If evolution were true, WHY don't we see all manners of living transitional kinds? Why do we still have monkeys?
 

This_person

Well-Known Member
not really.


one genetic change happened over a short period because a person influenced it. the other change happened over a long period because an environmental influence. just because one takes longer doesn't mean they are not related.


btw, the miniature wasn't formed by making a mutt. purebreeds were selectively breed until they had a smaller reproducable version of the purebreed. it might not have met the "standard" for the breed, but it would still be a pure bred.
The difference is the "selectively" bred.

What would have been the environmental cause of the longer neck, and then the cause of the selective breeding within the parent species?

And, if we can do that, why haven't we taken a sponge and exposed it to many different environmental effects to come up with both plants and animals (land type each) from this ocean based life that is the supposed mother of us all, to prove evolution correct once and for all?
 

tommyjones

New Member
The difference is the "selectively" bred.

What would have been the environmental cause of the longer neck, and then the cause of the selective breeding within the parent species?

And, if we can do that, why haven't we taken a sponge and exposed it to many different environmental effects to come up with both plants and animals (land type each) from this ocean based life that is the supposed mother of us all, to prove evolution correct once and for all?

the obvious answer is that food became harder to reach through environmental constraints meaning that tall or longer necked animals more easily fed and therefore were more likely to reproduce. shorter animals couldn't reach the food and reproduced less.

Natural secetion......
 

tommyjones

New Member
Getting back to the question I asked that turnin or whatshisnameis guy and his answer to me (in quotes):

where the abundance of transitional species are,


Please post these 'transitional species' that are in Museums and Biology textbooks...name them.
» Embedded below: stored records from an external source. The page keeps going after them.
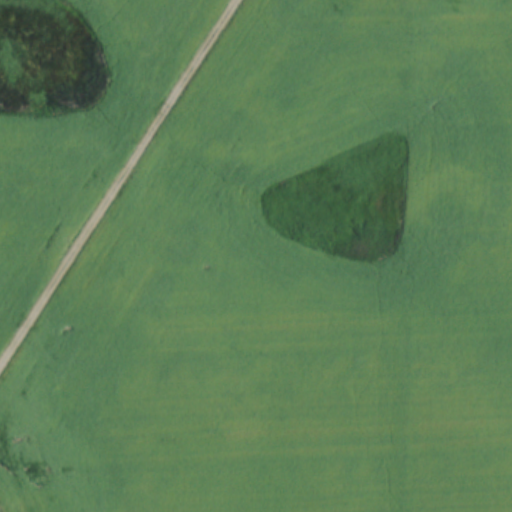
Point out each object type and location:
road: (108, 169)
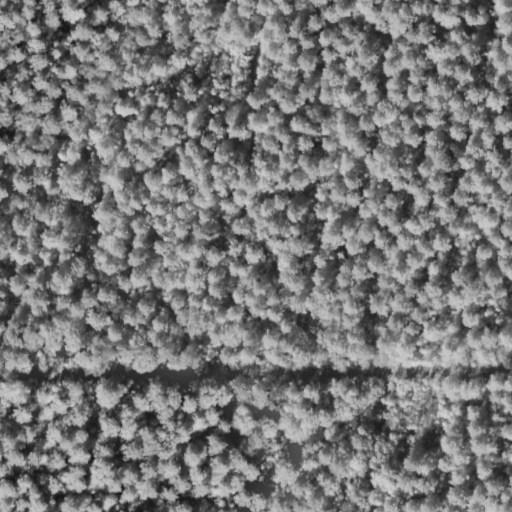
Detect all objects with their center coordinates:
road: (256, 378)
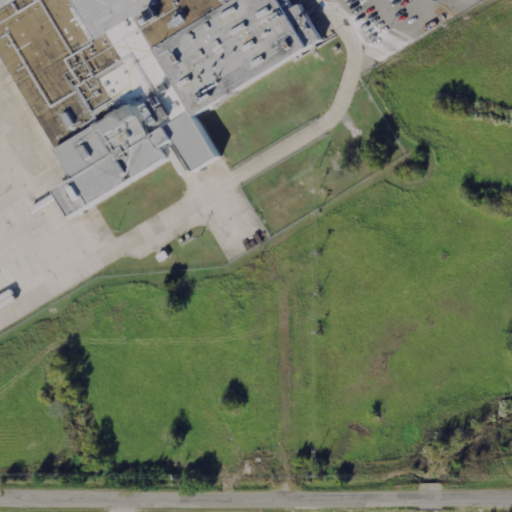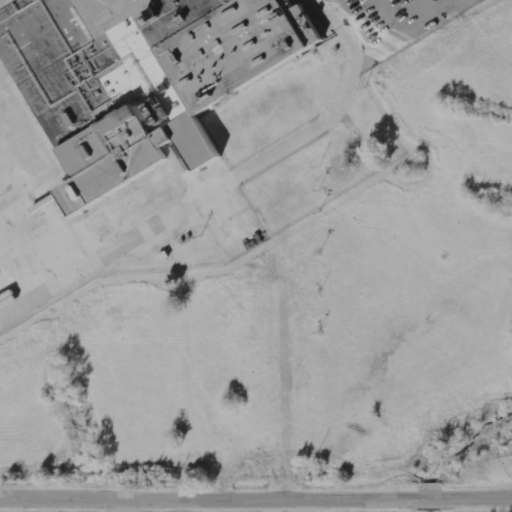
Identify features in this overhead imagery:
building: (141, 76)
building: (140, 77)
road: (197, 197)
road: (256, 492)
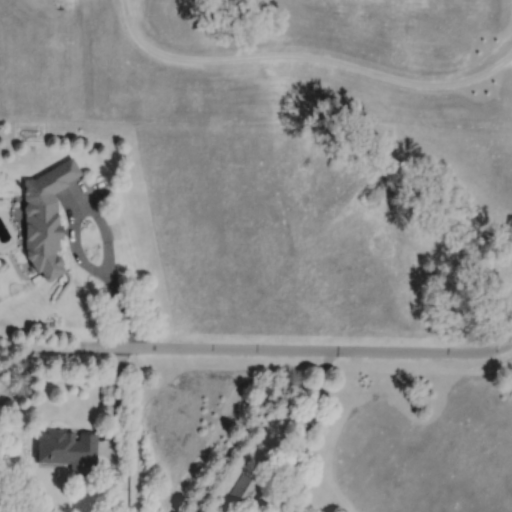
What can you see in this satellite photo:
road: (306, 55)
building: (45, 217)
road: (98, 217)
road: (284, 350)
road: (118, 401)
road: (306, 431)
building: (66, 447)
building: (245, 490)
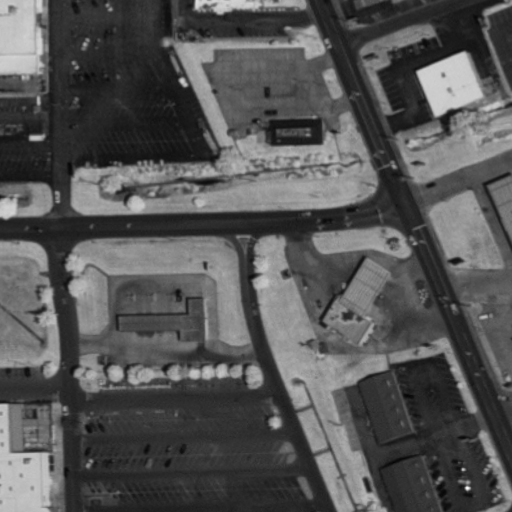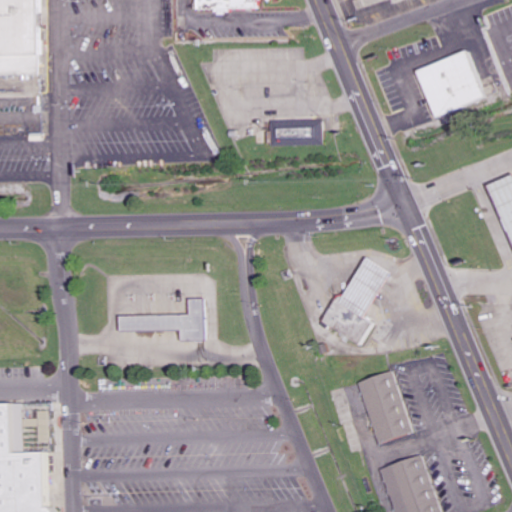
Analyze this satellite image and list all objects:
building: (226, 4)
building: (228, 4)
road: (107, 11)
road: (409, 24)
building: (25, 38)
road: (109, 51)
road: (118, 84)
building: (452, 84)
building: (452, 84)
road: (62, 113)
road: (127, 122)
building: (300, 132)
building: (298, 133)
road: (31, 139)
road: (202, 140)
road: (32, 174)
road: (459, 182)
gas station: (503, 199)
road: (204, 222)
road: (415, 226)
road: (252, 240)
road: (235, 241)
road: (476, 279)
gas station: (364, 286)
building: (358, 300)
building: (170, 320)
building: (344, 320)
building: (171, 321)
road: (69, 369)
road: (35, 384)
road: (280, 389)
road: (176, 397)
building: (387, 405)
building: (388, 406)
road: (504, 410)
road: (185, 434)
building: (23, 468)
road: (193, 469)
building: (413, 485)
building: (413, 486)
road: (201, 505)
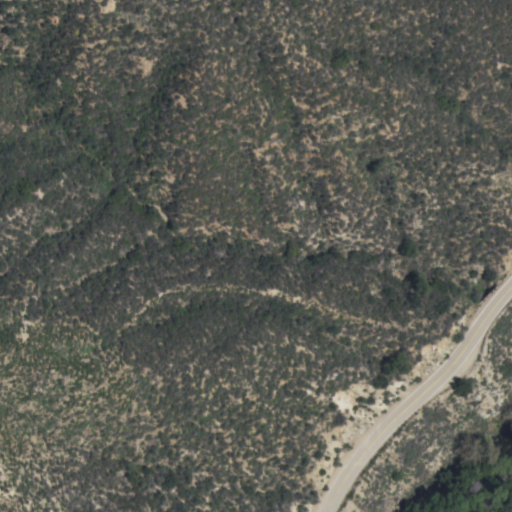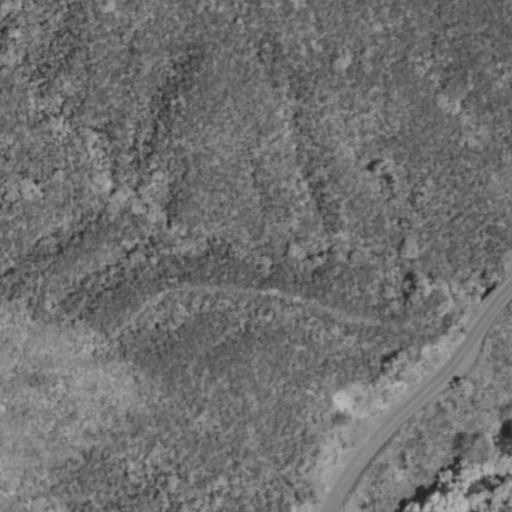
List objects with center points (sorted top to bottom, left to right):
road: (415, 399)
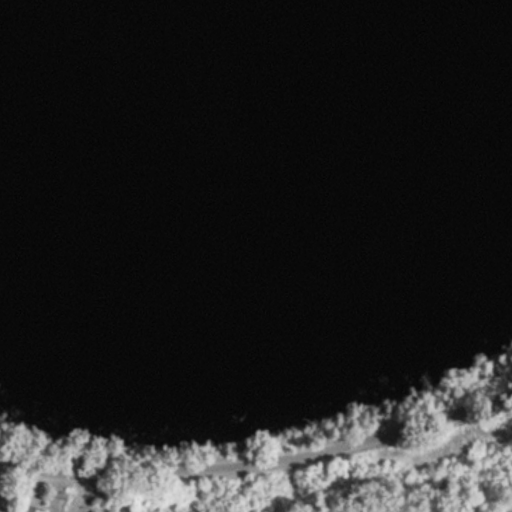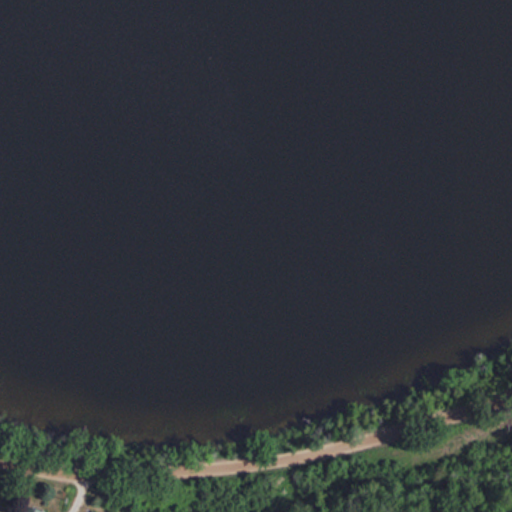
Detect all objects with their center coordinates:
road: (258, 458)
building: (27, 510)
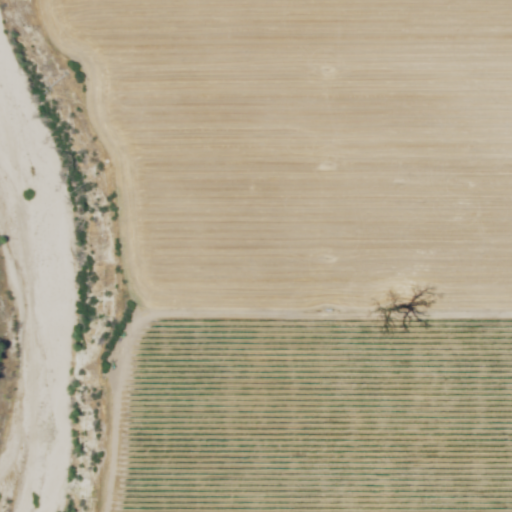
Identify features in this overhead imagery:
crop: (305, 147)
river: (29, 328)
crop: (310, 416)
Still in the ground? If evolution was true, these 'links' should be plentiful. Paleontologtists have been digging for YEARS AND YEARS AND YEARS AND YEARS all over this planet and have found nothing.

If evolution were true, WHY don't we see all manners of living transitional kinds? Why do we still have monkeys?



i will say it one more time for you.....

we have a common ancestor, we did not evolve directly today's monkeys. We both brached off in the same tree.
 

baydoll

New Member
so the giraffe grew the long neck because some individuals had slightly longer necks, this helped that individual reproduce (probably by being better fed) and this individuals change was passed on to its offspring. a few hundred or thousand generations later and they don't look like the same animal anymore

One of Darwin's ideas were that during a long drought, some imaginary 'pre-giraffe' were taller than others so they were able to reach the scarce leaves upon which it fed. These 'survivors' supposedly "left offsprings inheriting the same bodily pecularities, while individuals less favored in the same respects would have been the most likely to perish" (Darwin's Origin of Species). Darwin concluded, "by this process long continued, an ordinary hoofed guadruped might be converted into a giraffe".

Well how the heck did the baby giraffes manage to survive during this incredible long drought?

And where are the fossil evidence supporting this?

There are none. Giraffes have always been giraffes. Long necks and all.